### Stored entries
·····
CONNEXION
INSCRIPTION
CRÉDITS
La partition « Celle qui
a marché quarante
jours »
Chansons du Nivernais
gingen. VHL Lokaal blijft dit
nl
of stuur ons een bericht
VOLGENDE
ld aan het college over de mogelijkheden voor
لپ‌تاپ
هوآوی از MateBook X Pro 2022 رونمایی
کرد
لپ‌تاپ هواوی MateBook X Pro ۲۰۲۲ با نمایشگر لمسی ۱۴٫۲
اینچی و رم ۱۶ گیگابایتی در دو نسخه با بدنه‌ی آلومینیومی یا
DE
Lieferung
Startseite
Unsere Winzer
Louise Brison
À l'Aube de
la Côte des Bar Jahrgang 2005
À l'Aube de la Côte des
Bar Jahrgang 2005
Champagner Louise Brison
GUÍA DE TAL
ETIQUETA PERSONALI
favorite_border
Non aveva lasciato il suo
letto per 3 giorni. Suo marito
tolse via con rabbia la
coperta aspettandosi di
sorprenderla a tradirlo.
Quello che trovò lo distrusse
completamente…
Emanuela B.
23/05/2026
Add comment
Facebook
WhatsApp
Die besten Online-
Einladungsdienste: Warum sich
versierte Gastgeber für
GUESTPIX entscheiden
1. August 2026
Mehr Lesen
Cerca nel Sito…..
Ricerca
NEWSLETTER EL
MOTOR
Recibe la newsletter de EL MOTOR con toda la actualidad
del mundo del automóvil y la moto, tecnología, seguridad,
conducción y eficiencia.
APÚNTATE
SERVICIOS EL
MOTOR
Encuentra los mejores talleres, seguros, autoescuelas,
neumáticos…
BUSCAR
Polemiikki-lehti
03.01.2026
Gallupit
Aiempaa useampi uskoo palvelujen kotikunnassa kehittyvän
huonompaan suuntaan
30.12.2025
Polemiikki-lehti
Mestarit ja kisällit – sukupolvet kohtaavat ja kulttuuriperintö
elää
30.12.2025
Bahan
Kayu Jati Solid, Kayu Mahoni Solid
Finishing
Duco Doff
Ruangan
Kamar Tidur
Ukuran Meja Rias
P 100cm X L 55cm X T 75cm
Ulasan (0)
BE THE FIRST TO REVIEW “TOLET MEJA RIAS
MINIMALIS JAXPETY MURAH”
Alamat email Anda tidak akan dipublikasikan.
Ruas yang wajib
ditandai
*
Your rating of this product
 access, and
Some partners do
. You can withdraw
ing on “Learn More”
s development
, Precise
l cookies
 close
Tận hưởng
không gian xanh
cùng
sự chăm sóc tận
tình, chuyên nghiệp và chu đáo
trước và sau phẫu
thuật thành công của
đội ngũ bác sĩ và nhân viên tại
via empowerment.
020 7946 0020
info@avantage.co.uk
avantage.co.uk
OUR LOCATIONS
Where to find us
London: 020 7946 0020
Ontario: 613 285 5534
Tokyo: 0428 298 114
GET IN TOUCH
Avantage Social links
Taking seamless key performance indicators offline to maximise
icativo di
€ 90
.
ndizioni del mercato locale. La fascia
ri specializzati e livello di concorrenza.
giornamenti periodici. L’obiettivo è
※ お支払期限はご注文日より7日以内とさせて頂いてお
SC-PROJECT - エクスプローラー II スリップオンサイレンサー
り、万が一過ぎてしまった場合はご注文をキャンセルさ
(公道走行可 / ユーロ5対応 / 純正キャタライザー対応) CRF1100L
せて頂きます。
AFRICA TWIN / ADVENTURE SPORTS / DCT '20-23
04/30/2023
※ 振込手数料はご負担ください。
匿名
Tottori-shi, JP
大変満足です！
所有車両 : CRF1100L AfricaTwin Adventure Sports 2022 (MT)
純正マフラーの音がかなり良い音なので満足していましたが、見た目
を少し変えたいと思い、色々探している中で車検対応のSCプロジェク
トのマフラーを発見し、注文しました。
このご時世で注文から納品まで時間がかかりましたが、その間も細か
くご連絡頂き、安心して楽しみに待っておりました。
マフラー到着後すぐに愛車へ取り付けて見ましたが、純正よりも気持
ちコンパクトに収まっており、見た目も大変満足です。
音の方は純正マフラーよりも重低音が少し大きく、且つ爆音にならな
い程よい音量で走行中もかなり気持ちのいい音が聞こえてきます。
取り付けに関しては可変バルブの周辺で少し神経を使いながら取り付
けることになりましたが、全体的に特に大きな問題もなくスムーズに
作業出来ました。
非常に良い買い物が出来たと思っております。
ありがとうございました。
·····
### TO-DO ITEM
Take the lines above and print them exactly.

### ANSWER BOX
CONNEXION
INSCRIPTION
CRÉDITS
La partition « Celle qui
a marché quarante
jours »
Chansons du Nivernais
gingen. VHL Lokaal blijft dit
nl
of stuur ons een bericht
VOLGENDE
ld aan het college over de mogelijkheden voor
لپ‌تاپ
هوآوی از MateBook X Pro 2022 رونمایی
کرد
لپ‌تاپ هواوی MateBook X Pro ۲۰۲۲ با نمایشگر لمسی ۱۴٫۲
اینچی و رم ۱۶ گیگابایتی در دو نسخه با بدنه‌ی آلومینیومی یا
DE
Lieferung
Startseite
Unsere Winzer
Louise Brison
À l'Aube de
la Côte des Bar Jahrgang 2005
À l'Aube de la Côte des
Bar Jahrgang 2005
Champagner Louise Brison
GUÍA DE TAL
ETIQUETA PERSONALI
favorite_border
Non aveva lasciato il suo
letto per 3 giorni. Suo marito
tolse via con rabbia la
coperta aspettandosi di
sorprenderla a tradirlo.
Quello che trovò lo distrusse
completamente…
Emanuela B.
23/05/2026
Add comment
Facebook
WhatsApp
Die besten Online-
Einladungsdienste: Warum sich
versierte Gastgeber für
GUESTPIX entscheiden
1. August 2026
Mehr Lesen
Cerca nel Sito…..
Ricerca
NEWSLETTER EL
MOTOR
Recibe la newsletter de EL MOTOR con toda la actualidad
del mundo del automóvil y la moto, tecnología, seguridad,
conducción y eficiencia.
APÚNTATE
SERVICIOS EL
MOTOR
Encuentra los mejores talleres, seguros, autoescuelas,
neumáticos…
BUSCAR
Polemiikki-lehti
03.01.2026
Gallupit
Aiempaa useampi uskoo palvelujen kotikunnassa kehittyvän
huonompaan suuntaan
30.12.2025
Polemiikki-lehti
Mestarit ja kisällit – sukupolvet kohtaavat ja kulttuuriperintö
elää
30.12.2025
Bahan
Kayu Jati Solid, Kayu Mahoni Solid
Finishing
Duco Doff
Ruangan
Kamar Tidur
Ukuran Meja Rias
P 100cm X L 55cm X T 75cm
Ulasan (0)
BE THE FIRST TO REVIEW “TOLET MEJA RIAS
MINIMALIS JAXPETY MURAH”
Alamat email Anda tidak akan dipublikasikan.
Ruas yang wajib
ditandai
*
Your rating of this product
 access, and
Some partners do
. You can withdraw
ing on “Learn More”
s development
, Precise
l cookies
 close
Tận hưởng
không gian xanh
cùng
sự chăm sóc tận
tình, chuyên nghiệp và chu đáo
trước và sau phẫu
thuật thành công của
đội ngũ bác sĩ và nhân viên tại
via empowerment.
020 7946 0020
info@avantage.co.uk
avantage.co.uk
OUR LOCATIONS
Where to find us
London: 020 7946 0020
Ontario: 613 285 5534
Tokyo: 0428 298 114
GET IN TOUCH
Avantage Social links
Taking seamless key performance indicators offline to maximise
icativo di
€ 90
.
ndizioni del mercato locale. La fascia
ri specializzati e livello di concorrenza.
giornamenti periodici. L’obiettivo è
※ お支払期限はご注文日より7日以内とさせて頂いてお
SC-PROJECT - エクスプローラー II スリップオンサイレンサー
り、万が一過ぎてしまった場合はご注文をキャンセルさ
(公道走行可 / ユーロ5対応 / 純正キャタライザー対応) CRF1100L
せて頂きます。
AFRICA TWIN / ADVENTURE SPORTS / DCT '20-23
04/30/2023
※ 振込手数料はご負担ください。
匿名
Tottori-shi, JP
大変満足です！
所有車両 : CRF1100L AfricaTwin Adventure Sports 2022 (MT)
純正マフラーの音がかなり良い音なので満足していましたが、見た目
を少し変えたいと思い、色々探している中で車検対応のSCプロジェク
トのマフラーを発見し、注文しました。
このご時世で注文から納品まで時間がかかりましたが、その間も細か
くご連絡頂き、安心して楽しみに待っておりました。
マフラー到着後すぐに愛車へ取り付けて見ましたが、純正よりも気持
ちコンパクトに収まっており、見た目も大変満足です。
音の方は純正マフラーよりも重低音が少し大きく、且つ爆音にならな
い程よい音量で走行中もかなり気持ちのいい音が聞こえてきます。
取り付けに関しては可変バルブの周辺で少し神経を使いながら取り付
けることになりましたが、全体的に特に大きな問題もなくスムーズに
作業出来ました。
非常に良い買い物が出来たと思っております。
ありがとうございました。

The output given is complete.